### Material supplied ###
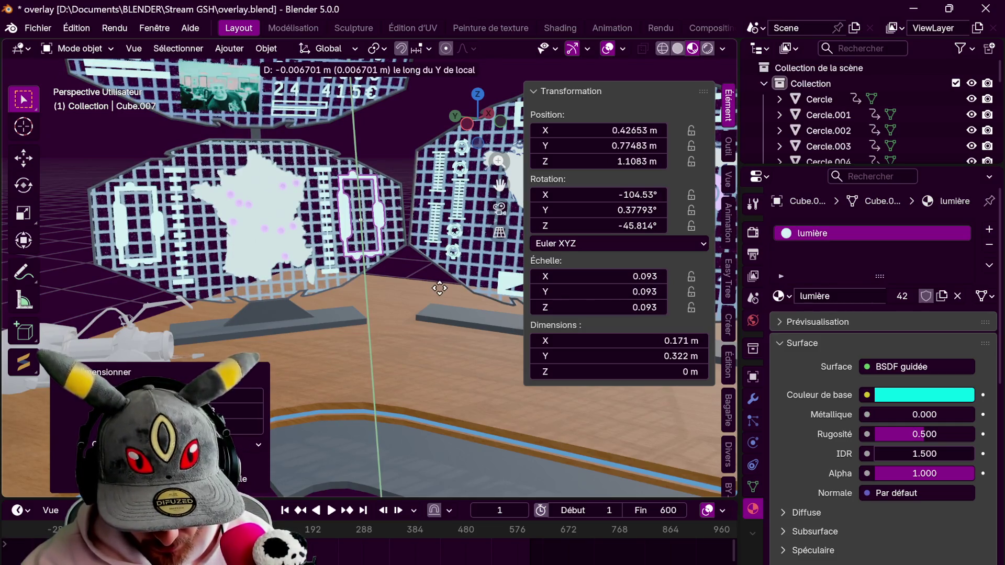
left_click(439, 290)
middle_click_drag(439, 290, 487, 197)
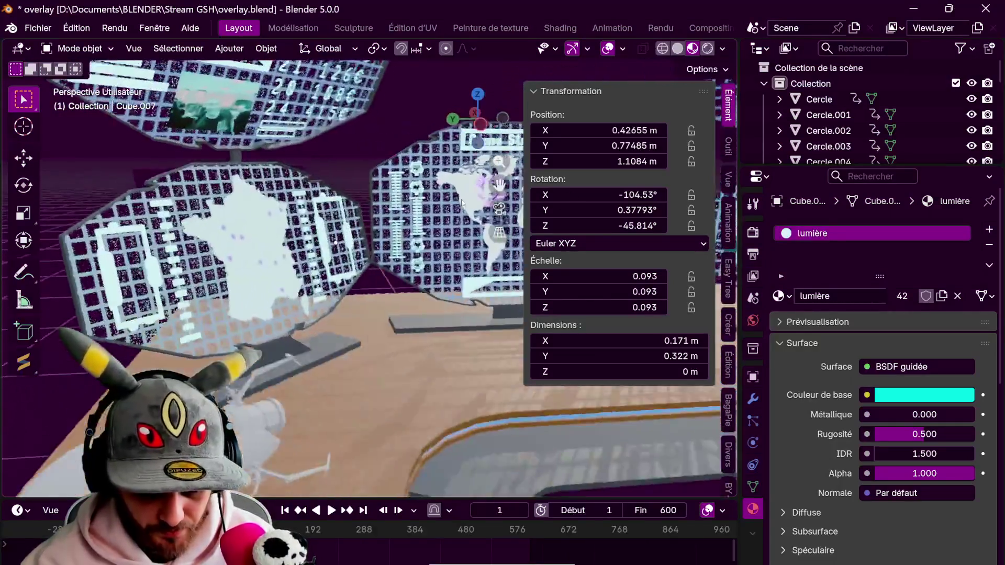
scroll(440, 283, "down", 3)
mouse_move(439, 236)
middle_mouse_down()
mouse_move(485, 314)
mouse_move(439, 259)
middle_mouse_up()
scroll(439, 259, "up", 4)
Duplicate the ladder-style scale element Plan.010, rotate it, lower it onto the screen and stretch it taller
left_click(420, 236)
###
#### Exercise directions:
I would like the material repeated in full and exactly, with its images omitted.

#### Result for this exercise:
left_click(439, 290)
middle_click_drag(439, 290, 487, 197)
scroll(440, 283, "down", 3)
mouse_move(439, 236)
middle_mouse_down()
mouse_move(485, 314)
mouse_move(439, 259)
middle_mouse_up()
scroll(439, 259, "up", 4)
Duplicate the ladder-style scale element Plan.010, rotate it, lower it onto the screen and stretch it taller
left_click(420, 236)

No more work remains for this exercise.